Les petits jeux d’histrions de gauche-droite, où comme à Marseille on se renvoie la balle du « vous n’avez rien fait pour les intégrer, vous n’avez eu qu’une gestion policière de la situation – et vous, vous croyez mieux faire en encourageant aujourd’hui les milices ?», ces escarmouches cachent mal la nature du véritable racisme en acte de part et d’autre: ce n’est pas une ethnie ni une civilisation ni des coutumes qu’on rejette ici en bloc (rien à voir avec le racisme anti-arabe auquel on veut aujourd’hui, dans le caniveau et dans la foulée du FN, opposer un prétendu racisme anti-blanc). Ce que l’on refoule misérablement un peu plus loin, loin des yeux du bon franchouillard, c’est l’image de la misère elle-même et des conditions de vie insalubres. C’est l’image de ceux qui n’en n’ont rien à faire d’être intégrés pour travailler et se faire saigner en entreprise, de ceux qui préfèrent peut-être payer par la pauvreté le prix terrible de l’autonomie plutôt que rentrer dans le rang des petits soldats de l’industrie, au garde à vous devant l’autel sacré du travail et ses monuments vénérables - Entreprise et Pôle emploi.
Et en plus ils s’obstinent à vivre en communauté, décidément ils cumulent toutes les tares anti-républicaines.
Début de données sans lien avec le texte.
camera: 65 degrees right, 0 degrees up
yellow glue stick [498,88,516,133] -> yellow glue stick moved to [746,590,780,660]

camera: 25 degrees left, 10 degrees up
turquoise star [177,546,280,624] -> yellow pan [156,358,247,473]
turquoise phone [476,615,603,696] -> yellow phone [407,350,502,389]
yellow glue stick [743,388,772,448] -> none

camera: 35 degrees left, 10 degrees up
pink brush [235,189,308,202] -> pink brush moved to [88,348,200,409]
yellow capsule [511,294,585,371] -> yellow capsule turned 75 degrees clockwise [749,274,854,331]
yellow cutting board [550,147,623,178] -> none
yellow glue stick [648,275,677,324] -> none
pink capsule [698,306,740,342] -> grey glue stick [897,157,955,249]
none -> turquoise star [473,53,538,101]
On s’efforce pourtant de leur faire prendre le chemin de l’intégration, mais rien n’y fait. Si au moins on leur accordait la simple hospitalité, ce qu’il demandent d’abord : des terrains salubres pour résider, mais non, il faut qu’infiniment ils restent en dette, qu’ils montrent patte blanche à la République.
Il faut donc chasser la misère des yeux de nos ouailles si fragiles, pour qu’elles désirent sans complexe et sans frayeur le Travail et surtout la Richesse, comme une aspiration naturelle qui doit oublier coûte que coûte le revers de cette médaille. L’élue socialiste Samia Ghali, maire des 15ème et 16ème arrondissements de Marseille, le dit ouvertement et sans fard : « On ne peut pas continuer à laisser perdurer de telles installations sauvages, dans des zones de précarité. Cela n’aide ni les Roms, ni les habitants des lieux. Ces derniers ont l’impression d'être tirés vers le bas » (Libération, 28/09/2012).
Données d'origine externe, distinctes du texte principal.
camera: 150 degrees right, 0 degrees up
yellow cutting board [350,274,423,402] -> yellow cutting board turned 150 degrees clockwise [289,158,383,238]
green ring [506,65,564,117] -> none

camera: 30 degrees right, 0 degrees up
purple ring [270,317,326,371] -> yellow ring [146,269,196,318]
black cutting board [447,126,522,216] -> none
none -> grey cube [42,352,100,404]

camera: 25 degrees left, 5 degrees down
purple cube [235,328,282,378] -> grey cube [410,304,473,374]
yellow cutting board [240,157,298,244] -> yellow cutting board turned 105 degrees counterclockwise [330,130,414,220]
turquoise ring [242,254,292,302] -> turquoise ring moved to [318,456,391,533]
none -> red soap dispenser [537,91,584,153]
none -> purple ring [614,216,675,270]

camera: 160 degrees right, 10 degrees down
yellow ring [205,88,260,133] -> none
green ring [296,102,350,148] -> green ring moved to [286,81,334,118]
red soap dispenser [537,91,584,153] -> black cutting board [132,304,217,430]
Cela me rappelle un triste spectacle vu il n’y a pas si longtemps. A Rennes, on refoule du centre ville dans la journée des bandes de clochards et laissés pour compte en tout genre, avec chiens et baluchons ; ils séjournent alors dans l’immédiate périphérie, sur le parvis de certaines églises, ou dans des angles morts de la ville d’où ils sont censés rester invisibles des commerçants et des clients pour la joie des rues piétonnes et la brillante clarté des vitrines ; et la nuit, sous l’œil vigilent des flics, on les laisse ré-arpenter ces rues qui leur sont interdites de jour à condition qu’ils ne s’y fixent pas trop longtemps et ne commettent aucun tapage nocturne. Et ainsi chaque jour ouvrable de la semaine.
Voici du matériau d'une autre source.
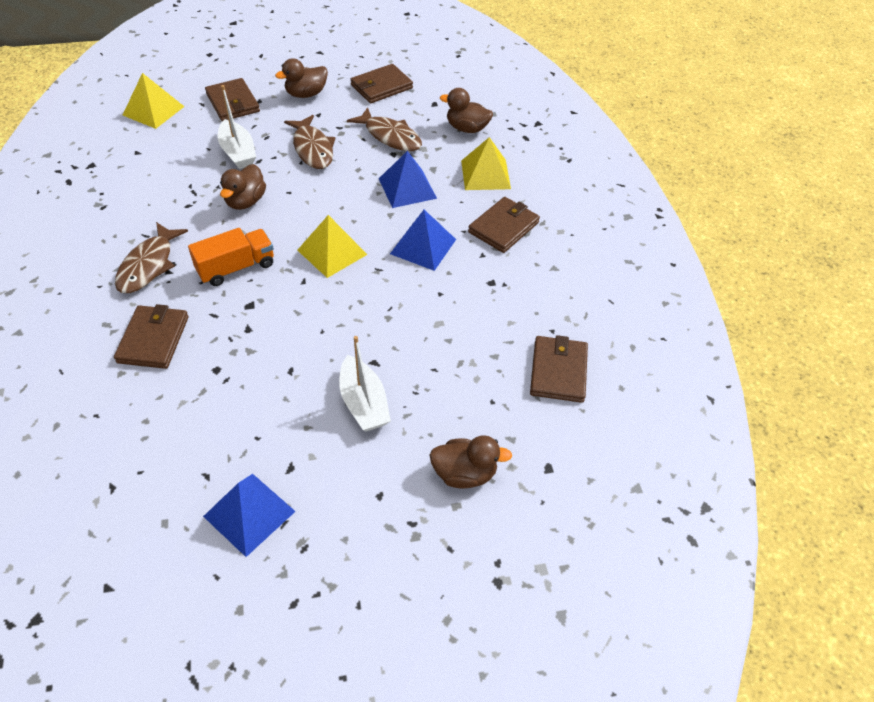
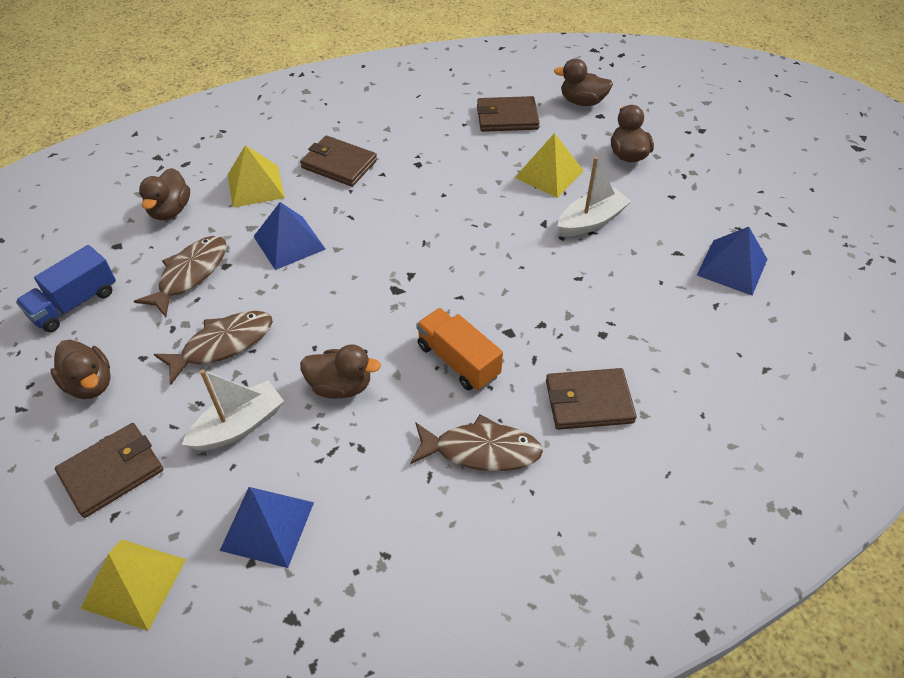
camera: 100 degrees left, 0 degrees up
yellow pyramid [297,215,368,278] -> yellow pyramid moved to [515,133,584,198]
brown wallet [350,64,413,103] -> blue truck [16,245,116,332]
blue pyramid [390,210,456,271] -> blue pyramid moved to [220,487,314,568]
none -> brown duck [554,59,613,106]

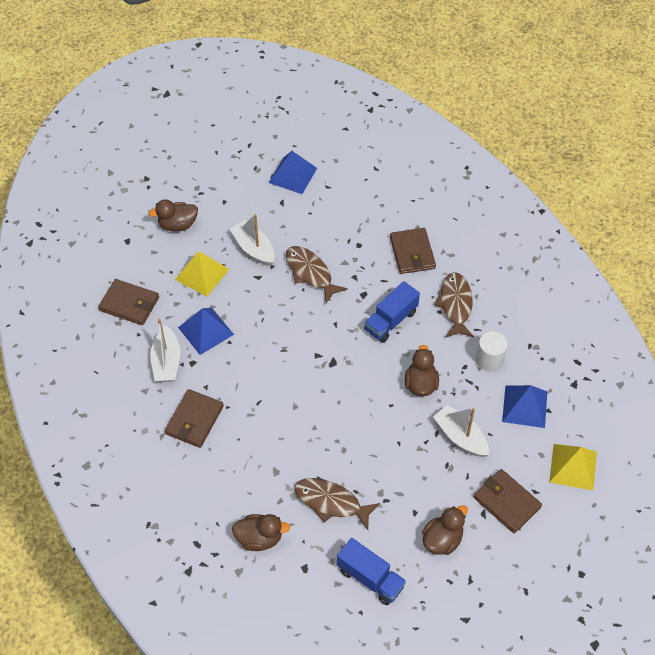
camera: 95 degrees left, 5 degrees up
brown fish [154,311,273,385] -> brown fish moved to [286,246,348,303]
yellow pyramid [228,145,285,208] -> none
blue pyramid [253,202,325,270] -> blue pyramid moved to [178,308,234,355]
orange truck [416,308,503,391] -> blue truck [364,281,420,343]
brown wallet [477,96,540,132] -> brown wallet turned 60 degrees counterclockwise [98,279,159,325]
brown duck [554,59,613,106] -> none
none -> white boat [150,319,180,382]
none -> white cylinder [476,331,508,372]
On devrait être heureux d’apprendre que des élus socialistes, après ceux de droite, ont donc le souci de nous tirer tous vers le haut. Pourquoi avons-nous alors la sale impression qu’en réalité ils nous traînent chaque jour un peu plus dans la boue ? Des intellectuels qui font la pose dans la pétition de Médiapart (12/09/2012): Roms, la commune humanité bafouée (quel beau titre) semblent indignés par la trahison du gouvernement socialiste dans cette affaire : « Pourquoi changer de Président, sinon pour changer de politique? Or plus ça change, plus c’est la même chose: les Roms sont encore et toujours pris pour boucs émissaires ». On sent parmi eux des gens qui ont malgré tout voté à gauche aux dernières présidentielles et qui sont déçus ; les couleuvres sont bien difficiles à avaler.
Entre la trahison des politiques et la fausse naïveté des intellectuels médiapartés, nulle chance pour l’instant de nous élever un peu en effet, et de voir les Roms enfin libres de vivre une vie décente sur des espaces accueillants et aménagés (non en bordure d’autoroute ou sous l’échangeur du périphérique) et sur le mode qui leur convient, nomade, semi-nomade ou sédentaire.